Patrícia e Bertrand contam que certo dia, em meio à imensidão do Atlântico, esbarraram com amigos dinamarqueses que não viam fazia tempos. “Passamos um dia maravilhoso, comemorando a vida, a amizade e as boas surpresas.” Na manhã seguinte os dois ouviram o som de algo caindo no barco. Ao checarem o convés, descobriram que se tratava de um pão recém-saído do forno do barco dos amigos. “Foi o melhor pão que comemos em alto-mar”, diz Bertrand.
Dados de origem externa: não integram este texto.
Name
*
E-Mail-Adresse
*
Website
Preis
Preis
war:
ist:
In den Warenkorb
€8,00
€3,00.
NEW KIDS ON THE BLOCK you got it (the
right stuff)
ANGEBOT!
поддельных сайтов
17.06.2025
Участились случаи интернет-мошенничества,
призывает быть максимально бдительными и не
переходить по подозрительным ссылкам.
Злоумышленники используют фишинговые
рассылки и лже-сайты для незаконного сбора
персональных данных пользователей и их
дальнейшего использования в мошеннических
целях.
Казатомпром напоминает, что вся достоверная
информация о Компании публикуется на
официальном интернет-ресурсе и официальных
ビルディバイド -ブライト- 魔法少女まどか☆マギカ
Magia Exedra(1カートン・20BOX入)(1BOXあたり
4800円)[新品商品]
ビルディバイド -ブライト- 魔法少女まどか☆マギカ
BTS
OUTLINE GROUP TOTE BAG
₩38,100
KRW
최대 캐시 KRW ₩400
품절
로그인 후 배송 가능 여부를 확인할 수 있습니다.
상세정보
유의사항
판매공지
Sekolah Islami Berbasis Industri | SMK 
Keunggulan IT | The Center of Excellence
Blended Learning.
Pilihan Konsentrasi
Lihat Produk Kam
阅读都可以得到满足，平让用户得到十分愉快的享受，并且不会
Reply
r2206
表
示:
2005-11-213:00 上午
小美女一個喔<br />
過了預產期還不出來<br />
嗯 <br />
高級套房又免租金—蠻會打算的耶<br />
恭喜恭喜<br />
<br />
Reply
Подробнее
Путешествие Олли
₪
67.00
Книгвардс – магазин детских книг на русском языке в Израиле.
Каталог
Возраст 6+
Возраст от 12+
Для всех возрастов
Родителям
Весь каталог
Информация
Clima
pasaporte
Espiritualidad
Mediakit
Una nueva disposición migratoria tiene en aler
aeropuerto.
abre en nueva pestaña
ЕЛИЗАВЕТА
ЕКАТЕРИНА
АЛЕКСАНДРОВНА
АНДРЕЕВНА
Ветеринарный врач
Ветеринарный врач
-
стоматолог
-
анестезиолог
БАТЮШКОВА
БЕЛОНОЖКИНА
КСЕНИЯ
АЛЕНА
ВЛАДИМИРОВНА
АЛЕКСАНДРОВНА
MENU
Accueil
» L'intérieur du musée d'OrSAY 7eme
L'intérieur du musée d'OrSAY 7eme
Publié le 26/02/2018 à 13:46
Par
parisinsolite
É difícil escolher a melhor história do arsenal de experiências de Daniela, Arthur e suas duas meninas. Da casa que poderia ter sido montada por eles em Copenhage, na Dinamarca, à descoberta de Maboneng, distrito da África do Sul que por conta da arquitetura e de um projeto social inovador transformou uma zona violenta em um ambiente alegre e criativo, passando pelos campos de chá orgânico do Sri Lanka, talvez a passagem por um ryokan no Japão esteja entre as mais legais. “Foi no Google Maps que localizamos a baía de Ago, na cidade de Shima. O plano era parar três dias antes de ir para o Monte Fuji, mas acabamos ficando uma semana”, lembra Daniela. Foi ali que ela diz ter feito uma das maiores descobertas deste período: “Casa é um sentimento. E vai conosco para onde quisermos”.